Di Porto began selling religious souvenirs in front of St. Peter's Basilica at the age of 19. Following in the footsteps of his father and his grandfather, he has been peddling crucifixes, medallions, postcards of the Pope and an assortment of other papal souvenirs in front of St. Peter's Basilica for the past 20 years. He is a sturdy man whose lined and deeply tanned face shows the signs of all the hours he has spent outdoors carrying his tray of keepsakes, working seven days a week, all year round, he says.
Just down the street, Agesilao Di Veroli, 44, has also been selling rosaries and papal key chains alongside plastic models of the colosseum at his souvenir stall for the last 20 years. Like Di Porto, Di Veroli also learned the trade from his grandfather. As a young boy he couldn't wait until he was old enough to manage his own bancarella, his own stand, he says.
Di Veroli is one of approximately 105 vendors, all of whom are licensed to sell souvenirs at stands in front of Rome's most important monuments - and all of whom, except for one, are Jewish. Other ambulant vendors, like Di Porto, carry trays of trinkets but are not licensed to set up stalls. All of these vendors, too, except for one, are Jewish. Like other Italian Jews, some of the vendors are observant, though many are not. Most passersby and many Italians would never know that Di Veroli is Jewish and many would likely assume that he, like the majority of Italians, is a Catholic.
"All the vendors know one another. We come from the same community. We have grown up together and we help one another out with the business," says Di Veroli. Nearly half of Italy's 30,000 Jews live in Rome but, despite its size, the community is extremely cohesive. Many of the vendors are related. Like their fellow Roman Jews, the souvenir vendors see one another at synagogue, at weddings and Jewish community events. Their children attend the same schools and their families live in the same neighborhoods.
Since the death of John Paul II and the election of Pope Benedict XIV last May, little has changed on the streets outside the Vatican. Some of the images of Karol Wojtyla have been replaced by Joseph Ratzinger, although Di Porto says most of the pilgrims and tourists still request pictures of the recently deceased Polish pontiff.
Massimo Misano, 54, took over the souvenir stand once run by his grandmother. For the next few weeks he will sell rosaries and crucifixes alongside ceramic statues of Michelangelo's David and tiny plastic models of the colosseum in front of the Trevi Fountain. Then he'll move his stand over to the Vatican. Misano, like most Italians, is an elegant dresser; he wears a slick button-down shirt and neatly pressed pants, even though he works outside on the street. Misano, who is also a member of the Jewish Community Council, isn't really concerned about the fact that he sells some traditionally Catholic objects alongside postcards of Rome.

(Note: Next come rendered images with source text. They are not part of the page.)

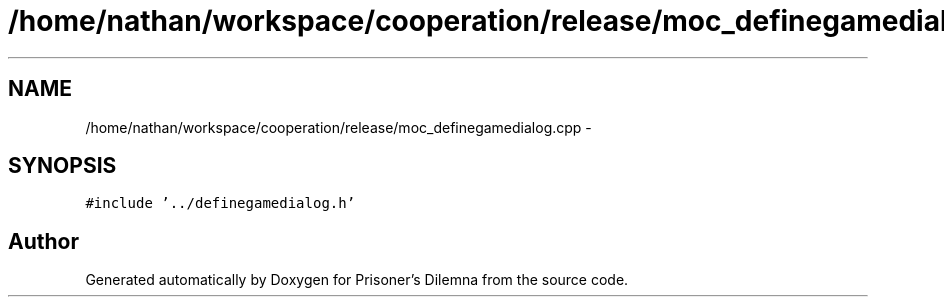 .TH "/home/nathan/workspace/cooperation/release/moc_definegamedialog.cpp" 3 "Sat Mar 31 2012" "Version 0.1" "Prisoner's Dilemna" \" -*- nroff -*-
.ad l
.nh
.SH NAME
/home/nathan/workspace/cooperation/release/moc_definegamedialog.cpp \- 
.SH SYNOPSIS
.br
.PP
\fC#include '../definegamedialog.h'\fP
.br

.SH "Author"
.PP 
Generated automatically by Doxygen for Prisoner's Dilemna from the source code.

"I believe we provide a service to the tourists who come to the city. We offer them a better price than the stores. We're part of the folklore and our presence gives energy and color to the city's squares. Without it, they'd be lifeless," says Misano.

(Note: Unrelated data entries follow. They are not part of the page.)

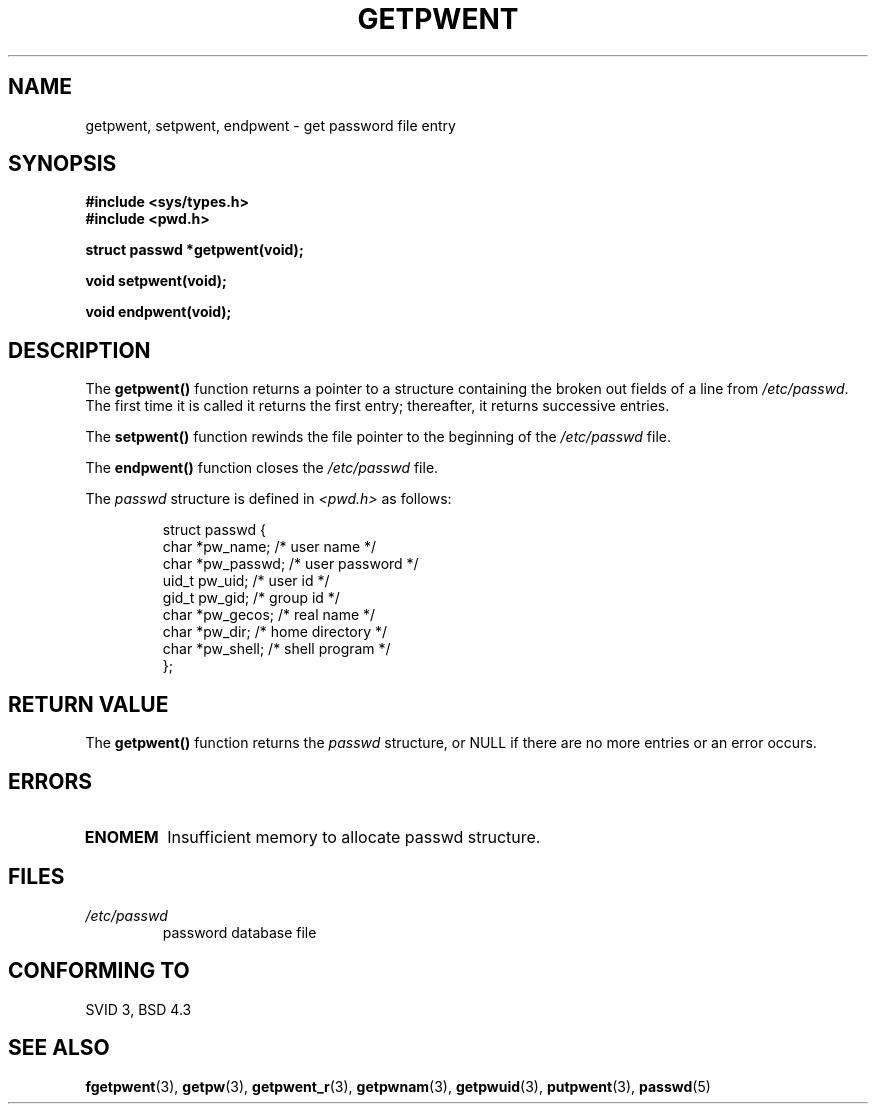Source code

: .\" Copyright 1993 David Metcalfe (david@prism.demon.co.uk)
.\"
.\" Permission is granted to make and distribute verbatim copies of this
.\" manual provided the copyright notice and this permission notice are
.\" preserved on all copies.
.\"
.\" Permission is granted to copy and distribute modified versions of this
.\" manual under the conditions for verbatim copying, provided that the
.\" entire resulting derived work is distributed under the terms of a
.\" permission notice identical to this one.
.\" 
.\" Since the Linux kernel and libraries are constantly changing, this
.\" manual page may be incorrect or out-of-date.  The author(s) assume no
.\" responsibility for errors or omissions, or for damages resulting from
.\" the use of the information contained herein.  The author(s) may not
.\" have taken the same level of care in the production of this manual,
.\" which is licensed free of charge, as they might when working
.\" professionally.
.\" 
.\" Formatted or processed versions of this manual, if unaccompanied by
.\" the source, must acknowledge the copyright and authors of this work.
.\"
.\" References consulted:
.\"     Linux libc source code
.\"     Lewine's _POSIX Programmer's Guide_ (O'Reilly & Associates, 1991)
.\"     386BSD man pages
.\"
.\" Modified Sat Jul 24 19:22:14 1993 by Rik Faith (faith@cs.unc.edu)
.\" Modified Mon May 27 21:37:47 1996 by Martin Schulze (joey@linux.de)
.\"
.TH GETPWENT 3  1996-05-27 "GNU" "Linux Programmer's Manual"
.SH NAME
getpwent, setpwent, endpwent \- get password file entry
.SH SYNOPSIS
.nf
.B #include <sys/types.h>
.B #include <pwd.h>
.sp
.B struct passwd *getpwent(void);
.sp
.B void setpwent(void);
.sp
.B void endpwent(void);
.fi
.SH DESCRIPTION
The \fBgetpwent()\fP function returns a pointer to a structure containing
the broken out fields of a line from \fI/etc/passwd\fP.  The first time it 
is called it returns the first entry; thereafter, it returns successive 
entries.
.PP
The \fBsetpwent()\fP function rewinds the file pointer to the beginning 
of the \fI/etc/passwd\fP file.
.PP
The \fBendpwent()\fP function closes the \fI/etc/passwd\fP file.
.PP
The \fIpasswd\fP structure is defined in \fI<pwd.h>\fP as follows:
.sp
.RS
.nf
struct passwd {
      char    *pw_name;      /* user name */
      char    *pw_passwd;    /* user password */
      uid_t   pw_uid;        /* user id */
      gid_t   pw_gid;        /* group id */
      char    *pw_gecos;     /* real name */
      char    *pw_dir;       /* home directory */
      char    *pw_shell;     /* shell program */
};
.fi
.RE
.SH "RETURN VALUE"
The \fBgetpwent()\fP function returns the \fIpasswd\fP structure, or NULL if 
there are no more entries or an error occurs.
.SH ERRORS
.TP
.B ENOMEM
Insufficient memory to allocate passwd structure.
.SH FILES
.TP
.I /etc/passwd
password database file
.SH "CONFORMING TO"
SVID 3, BSD 4.3
.SH "SEE ALSO"
.BR fgetpwent (3),
.BR getpw (3),
.BR getpwent_r (3),
.BR getpwnam (3),
.BR getpwuid (3),
.BR putpwent (3),
.BR passwd (5)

HISTORICALLY, JEWS like Di Porto and Di Veroli were known as peromanti, meaning "moving about Rome," or urtisti, meaning "a person who is bothersome." Today most Romans refer to them as ricordari, a much less pejorative term which means "seller of souvenirs" in the Roman dialect.
Because Rome has been the seat of the Catholic Church for nearly 2,000 years, it is not often associated with Jews. Yet Rome's Jewish community is the oldest in Europe. Official records suggest that the first Jews arrived in Rome in 168 BCE as part of a diplomatic delegation sent by Judas Maccabeus. Between 168 and 139 BCE, the Jewish community grew to about 30,000. Under the rule of Julius Caesar, the Jews were allowed to freely observe their religion and, overall, the community flourished.

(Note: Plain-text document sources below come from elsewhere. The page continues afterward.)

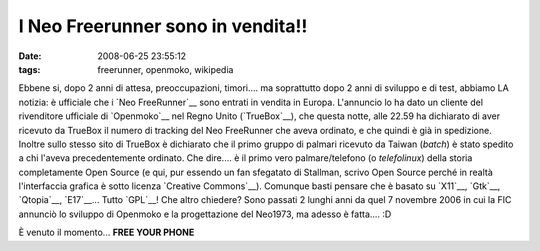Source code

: I Neo Freerunner sono in vendita!!
==================================

:date: 2008-06-25 23:55:12
:tags: freerunner, openmoko, wikipedia

Ebbene si, dopo 2 anni di attesa, preoccupazioni, timori.... ma
soprattutto dopo 2 anni di sviluppo e di test, abbiamo LA notizia: è
ufficiale che i `Neo FreeRunner`__ sono entrati in
vendita in Europa. L'annuncio lo ha dato un cliente del rivenditore
ufficiale di `Openmoko`__ nel Regno Unito (`TrueBox`__),
che questa notte, alle 22.59 ha dichiarato di aver ricevuto da TrueBox
il numero di tracking del Neo FreeRunner che aveva ordinato, e che
quindi è già in spedizione. Inoltre sullo stesso sito di TrueBox è
dichiarato che il primo gruppo di palmari ricevuto da Taiwan (*batch*) è
stato spedito a chi l'aveva precedentemente ordinato. Che dire.... è il
primo vero palmare/telefono (o *telefolinux*) della storia completamente
Open Source (e qui, pur essendo un fan sfegatato di Stallman, scrivo
Open Source perché in realtà l'interfaccia grafica è sotto licenza
`Creative Commons`__). Comunque basti pensare che è basato su
`X11`__, `Gtk`__, `Qtopia`__, `E17`__... Tutto `GPL`__! Che
altro chiedere? Sono passati 2 lunghi anni da quel 7 novembre
2006 in cui la FIC annunciò lo sviluppo di Openmoko e la progettazione
del Neo1973, ma adesso è fatta.... :D

È venuto il momento... **FREE YOUR PHONE**

.. _Neo FreeRunner: http://en.wikipedia.org/wiki/Neo1973
.. _Openmoko: http://www.openmoko.com/product.html
.. _TrueBox: https://www.truebox.co.uk/trueboxportal/index.php?wk=Openmoko
.. _Creative Commons: http://it.wikipedia.org/wiki/Creative_Commons
.. _X11: http://it.wikipedia.org/wiki/X_Window_System
.. _Gtk: http://it.wikipedia.org/wiki/GTK%2B
.. _Qtopia: http://en.wikipedia.org/wiki/Qtopia
.. _E17: http://it.wikipedia.org/wiki/Enlightenment
.. _GPL: http://it.wikipedia.org/wiki/GNU_General_Public_License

But Jewish life in Rome underwent a radical change in 1555 when Pope Paul VI, responding to the threat of Protestantism by cracking down on all forms of heresy, rescinded all privileges enjoyed by the Jews and established a ghetto to isolate them from the Christian population. Jews were forbidden to own shops or property outside the ghetto and were not allowed to practice most professions.
Having little choice in the ghetto, many Roman Jews made their living as ambulant vendors, selling used clothing, fabric and scrap metal. According to Marina Caffiero, a history professor at Rome's La Sapienza University, Jewish vendors would also go door to door, buying and selling sacred objects and religious relics.
Even though Roman Jews were not allowed to own shops or property, they were allowed to leave the ghetto and walk about the city for the purpose of commerce, with a special pass granted by the papal authorities. Rome's Jewish community was of great importance to the Papacy.
"The Papal state wanted to keep tight control over the Jewish population, but at the same time the Church needed the Jews, both for economic and theological purposes," Caffiero explained. "The street sellers provided competition to the Catholic businesses, which had formed monopolies. Theologically, the Jews [were believed to have] witnessed the death of Christ and they represented a group to convert to Catholicism."
With Italian Unification in 1870, the Roman ghetto was abolished and the Jews were made equal citizens.
"In something resembling its current form, the selling of souvenirs in Rome is a post-1870 profession," says Judith Goldstein, a professor of anthropology at Vassar College who has studied the Roman souvenir vendors and written about them in Bought in Italy.
Until the 1920s, selling souvenirs on the streets of Rome required a simple permit. But during the 1930s, as Mussolini's ties with Hitler grew, so did Italy's anti-Jewish campaigns. In December of 1938, the Italian Parliament approved the first "Laws for the Defense of the Race," which forbade Jews from teaching, attending schools and universities, serving in the military or employing non-Jews. The lives of the souvenir vendors became increasingly restricted. No new licenses could be obtained and eventually the ricordari were forbidden from practicing their profession.
At the end of World War II, several Jewish families managed to get their licenses back. During and after the war, though, tourism was scarce.
"Tourism was weak and the Jewish vendors couldn't sell much, but they had little choice of profession. The job of souvenir vending is much more of a real job now, from every point of view," says Goldstein.
After spending several years interviewing the sellers, Goldstein found that most were generally not concerned with the fact that they were selling statues of Mary or rosary beads.
"Some of them, and I would say comparatively few of them, are concerned with selling the artifacts of a religion not their own, for their own religious reasons. Their concern, and it is a reasonable one, is more about how selling these objects affects their status within the Roman Jewish community. When it does, it bothers them," Goldstein discovered.
No new permits have been given out since the war because there is no more public space available to be licensed. So today, the vendors remain Roman Jews and the profession continues to be passed on within the family, with young men usually learning the business from their fathers. As they have done for centuries, many Roman Jews continue to make a living as merchants and sellers. Most of the city's clothing stores and shops are owned by Roman Jews, although today there are also numerous doctors, lawyers, professors, scientists and other professionals within the Roman Jewish community.
Selling souvenirs on the streets isn't necessarily as lucrative as selling them in the shops, either.
"Since the introduction of the euro, things have become more difficult. We sell a lot less than before because prices have gone up," he said. That is part of the reason he hopes that his own son won't go into the family business. He also believes that selling on the streets is a taxing job with a limited possibility for financial success. He hopes his son will be able to get a better job and believes that, today, this is possible.
As Di Porto says, "The Jewish vendors have always been at St. Peter's. We are simply a part of the history, like everything else."